Tuesday, November 6, 2012

A taste of normalcy

I just feel this urge to write something today, even though nothing is new in the world of fighting breast cancer. Or rather, I feel an urge to write BECAUSE nothing is new in the world of fighting breast cancer! It has been nice to feel mostly like a normal (only more easily tired) person for a while.

The whole recovery from surgery thing has been going fine. I'm a little more sore than last time, probably because I wasn't completely healed when they cut me open, plus they came all the way out to the skin. Hence, bruising. So even though I didn't dress up for Halloween this year, my boob put back on her Frankenboob costume. Post-op is tomorrow, and Michael and I will be going to Boston (Dana Farber) on Friday to get a second opinion from the folks in the women's center there. On the way I'll even get to see a couple of dear friends, so I'm feeling pretty happy about that!

All this to say that today is my last day in week-long respite-from-cancer-ness. And to be fair, it hasn't even been a respite (been busy trying to forward records to Boston, and all the stress that goes with that when you've lived in three different states in as many years), but it has FELT like one. I attribute this to a few things:

1) My little pup, Klaus. It has not been an easy transition for the little guy, I must admit. It's hard to lose your humans. So we've had some accidents, but he looks genuinely apologetic when it happens, and hangs his head (I think - but he's already so close to the ground, it's hard to tell). But he is SO DANG CUTE. He scurries around the house not wanting to miss anything, including, as it turns out, the moment I get out of the shower. I've decided this is cute, not creepy, and also that it's sweet, not annoying, when he completes the cleaning process by licking my bare ankles as I get ready. He's got more lovin' packed into that little body of his than one might think possible, and when he wiggles and squeaks when I come home, it is pure delight. Today he successfully spent almost the whole day alone (!), and could hardly contain himself when I came home and took him for a walk. For all the frustrating (and smelly/messy) parts of new dog ownership, he has at the very least provided me with a distraction. This week has been about him, not my boobs. And for this, I am thankful! I'd rather pick up poop than be poked and prodded at the doctor any day! (You may quote me on that.)
★ ★ ★ ★
**Tasks to complete:**
a – Answer these questions from the blog post, one line each:
(i) What appointment does the writer have tomorrow?
(ii) Where are the writer and Michael going on Friday, and why?
(iii) What is the name of the writer's dog?
b – Please write the next part of the blog post, picking up after its final sentence.
The listing that follows has nothing to do with the blog post.
★ ★ ★ ★
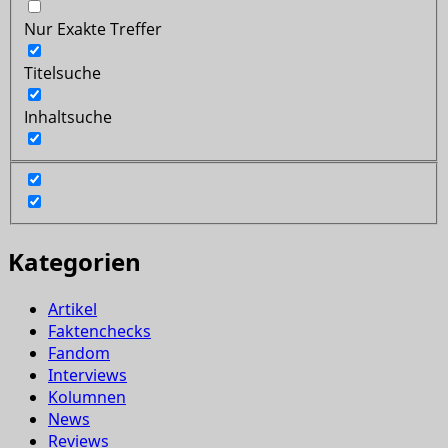
Nur Exakte Treffer
Titelsuche
Inhaltsuche
Kategorien
Artikel
Faktenchecks
Fandom
Interviews
Kolumnen
News
Reviews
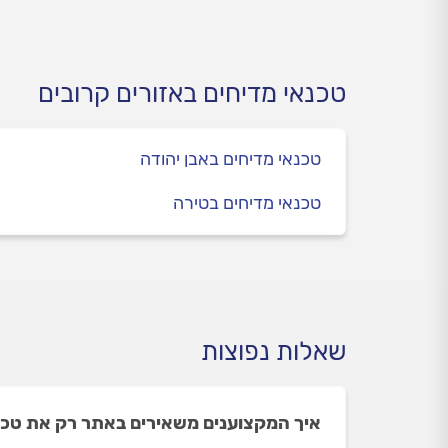
האם כדאי לכם לתקן אותו, או
הזזה 
פשוט לרכוש מדיח חדש.
עלולי
אותם
טכנאי מדיחים באזורים קרובים
טכנאי מדיחים באבן יהודה
טכנאי מדיחים בטירה
שאלות נפוצות
איך המקצוענים משאירים באתר רק את טכנ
★ ★ ★ ★
**Expected outputs:**
a –
(i) A post-op appointment.
(ii) To Boston (Dana Farber), to get a second opinion from the women's center there.
(iii) Klaus.

b –
2) I'm ridiculously excited that today is election day. What a great feeling it was to walk to my polling site this morning (I felt this deep conviction that I needed to walk instead of drive), to fill in my bubbles, to see the screen say, "Your ballot is cast!" and to walk away proudly with my "I voted today!" sticker affixed to my clergy shirt. I don't know what it is about that sticker... and I felt extra thrilled to put it on a clergy shirt.

One of my churches is also a polling site, and I was there today, and just loved seeing the cross section of people coming in the doors. Today is one day when everyone matters just as much as everyone else (with the exception of Ohio-ans, who obviously matter the most), when everyone can rally around something that is common among us. Everyone was in good spirits (especially at St. Martin, where we were selling baked goods and used books!), there was a bustling atmosphere... it just felt so GOOD! I love election day!

3) I overall feel more energetic. I don't know why this should be, and as I said above, I do still tire easily from the anesthetic still in my system, but I feel a drive and motivation I haven't felt in months. I happily worked away on my computer yesterday until after 7pm! This weekend I finally had the energy again to visit someone in the hospital, and someone in their home today. JOHANNA IS BACK!! Or at least on her way back.

So, today I am thankful for feeling like a normal person - a person who walks her dog, who goes to vote, who is happy to be at work, who participates in polls when they call, who cleans her house and does her dishes... It's good to feel like Johanna again.